Surprisingly spicy and so so good! Used hot chili powder, chives, cilantro, and quinoa; added nonfat plain Greek yogurt; and omitted pita. This will go in our regular rotation!
Meant to rate this five stars!
I was gifted a frozen batch of this and it sounds amazing, but I don’t have an instant pot! Will it still work to simply thaw it out and cook it all on the stove together, despite not adding the ingredients in order?
Hi! In the freezer version of this it lists instructions for the instant pot but not for the crockpot. Would that not work with this dish? I have yet to jump on the instapot bandwagon!
Hi, Lauren! This recipe wasn’t tested as a freezer meal in the slow cooker, and we’re not sure it would work super well. The chickpeas might get too mushy.

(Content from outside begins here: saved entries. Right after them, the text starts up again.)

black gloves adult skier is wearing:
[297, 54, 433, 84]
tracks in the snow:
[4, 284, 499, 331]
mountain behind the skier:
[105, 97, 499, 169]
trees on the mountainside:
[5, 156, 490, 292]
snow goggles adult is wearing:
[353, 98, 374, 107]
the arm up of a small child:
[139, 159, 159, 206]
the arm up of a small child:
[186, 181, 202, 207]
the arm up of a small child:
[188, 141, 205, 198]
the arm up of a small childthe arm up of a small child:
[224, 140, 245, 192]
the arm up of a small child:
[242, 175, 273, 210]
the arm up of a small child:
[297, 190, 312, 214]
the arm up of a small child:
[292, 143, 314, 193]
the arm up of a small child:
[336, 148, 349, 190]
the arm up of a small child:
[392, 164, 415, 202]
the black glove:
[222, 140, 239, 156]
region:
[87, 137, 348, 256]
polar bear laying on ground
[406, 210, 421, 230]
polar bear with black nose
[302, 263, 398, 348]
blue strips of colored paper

This recipe was delicious! Full of flavor and easy to make. My entire family (including 3 young kids) all loved it.
Hi, just wondering how many each serve is in grams?
Hi, Kathy! Unfortunately we don’t know the serving size in grams. Sorry!
Delicious! Just made this for dinner tonight & it turned out phenomenal. I must say that the cucumber & the dollop of coconut yogurt really complimented the dish nicely. Thank you for another fabulous vegan dinner! Xoxo.
Definitely heavily spiced, but well offset by the cucumber and fresh herbs (for kids, I would cut back on the quantities of spices a tad). Love how fast and easy this was!
Will be making this again! Delicious !
Since I was just making this for me I cut the recipe in half. It was so quick and easy and very delicious. Funny story the grocery store had mixed up the labels for local cucumber and bitter melon so that was a horrible surprise. I do not recommend eating raw bitter melon (especially when you don’t scoop out the middle). I should have stuck to my instincts when I was looking at the produce. lesson learned. I will make this again.
I made this as a freezer meal
I do not have an instant pot
What are your suggestions for crock pot?
I just made this for dinner and am eating it as I type. Wow!! It is delicious and tastes so fresh and healthy. I subbed the chili powder for Sambal Oelek (chili paste) because I didn’t have any. And it’s fantastic and has the perfect amount of kick. This recipe is amazing! 10/10
So good!
How long if using a slow cooker instead of an instant pot?
We’d suggest 2 hours on high or around 4 hours on low.